I'll be damned, they actually are carrying the BB again. I'd about bet that they didn't do another run, they just found a few cases of it sitting in the stock room somewhere. Winchester does not show it on their inventory at all. I spoke to the sales reps of winchester and Federal a few years ago and they both said that the lead that they get is from Korea and that the prices were going nuts, so If I wanted them to make a special run on lead BB, I would have to order 10,000 cases. yeah CASES, to make it worth it for them. They said that they did a special run on them for the Gov several years ago and they ended up not being able to move it as fast as they wanted. So that's why i'm guessing it is old stock. But never the less if you want to get your hands on this stuff you'd better buy it now.

BBB lead would be decent for coyotes also, just a hair larger than BB. The think with shot is that you have to hit them in the head to put the lights out, if you don't it's just dead coyote running. They don't typically go to far on a broadside shot, but they do tend to run. Head shots are the way to go with a scatter gun. I typically do a double tap on coyotes, just to fill in my pattern holes. It only takes one bb to give a coyote a bad day.

The think with steel shot is that it's basically like a full metal jacket, and just zips through at the same diameter of the original shot size. The lead starts to flatten making a slightly larger or oblong wound channel. They also use to make BB lubaloid (sp) that was just dropped bb's so they had some crazy different shapes to them, basically just the rejects that didn't fit through the bb slots in manufacturing. They were decent on coyotes also. really ripped holes.

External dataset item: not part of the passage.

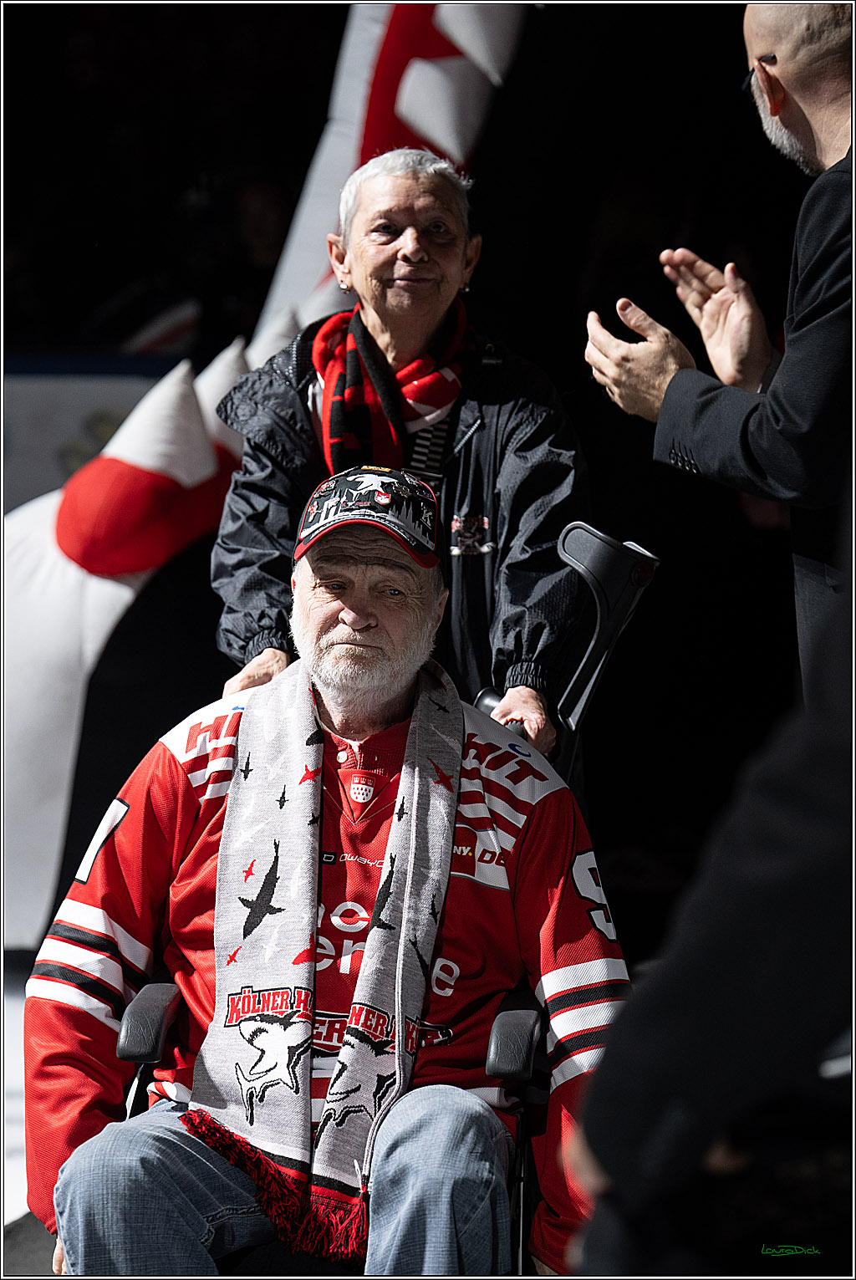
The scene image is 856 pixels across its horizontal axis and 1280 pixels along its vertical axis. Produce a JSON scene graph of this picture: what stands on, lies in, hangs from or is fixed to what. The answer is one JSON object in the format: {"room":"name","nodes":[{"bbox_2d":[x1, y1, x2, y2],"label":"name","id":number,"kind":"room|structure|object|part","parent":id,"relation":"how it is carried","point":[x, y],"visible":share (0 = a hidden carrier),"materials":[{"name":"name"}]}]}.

Kingcanada, i'll send you a pm.

xdeano


----------



## kingcanada (Sep 19, 2009)

got you're pm. i have 3-4 lbs. in that bottle. all the shot i talked about was for loading purposes, but it is still available. fmj? that's one mistake we commonly make, applying rifle/bullet ballistic theory to shotshell ballistics. doesn't work that way. i spent about 10 years studying, patterning, etc. since outdoor writers will print anything. had separate the wheat from the chaff. i recovered a good number of pellets from birds and coyotes. my final conclusion is that lead shot does not mushroom like a bullet. it will deform considerably from bone impacts, which actually redirects the penetrating and traumatizing forces prematurely. typical wound channels from individual shot were nearly identical when comparing steel to lead. Tom Roster proved much the same in his far more exhaustive tests. much is written about shot shell ballistics. the latest fad is that speed kills. tests prove that pattern kills. a round pellet sheds velocity very fast. the bad part is that it actually sheds at a higher rate when you launch it faster. it's known as "the law of diminishing returns". and it is the top limiting factor in shot shell ballistics. a gain of 200fps at the muzzle often results in only 10-15 fps gain by 60 yards. kind of a bummer, but true nonetheless. lead shot gets a double whammy. the faster you fire it the more the ignition setback forces will deform the pellets. deformed pellets slow down faster. always load for pattern.


----------



## rrut (Jan 8, 2010)

Plain old 3 inch 4 buck and an extrafull choke tube works as well as any thing for me . Tried DEAD COYOTE LOADS they were all right couldn't tell a differance . Killed many yotes at distances people thought I was shooting a rifle with the 4 buck.


----------



## bottomfeeder (Jul 21, 2007)

Kelly Hannan said:


> I second the #4 Buck. I wouldn't waste my money on the Dead Coyote and the special choke to shoot it.


You don't need a special choke.


----------



## 308 (Jul 10, 2007)

Cabelas has 12ga. 3" 1 5/8 oz. BB on sale for $14.99 for a box of 25


----------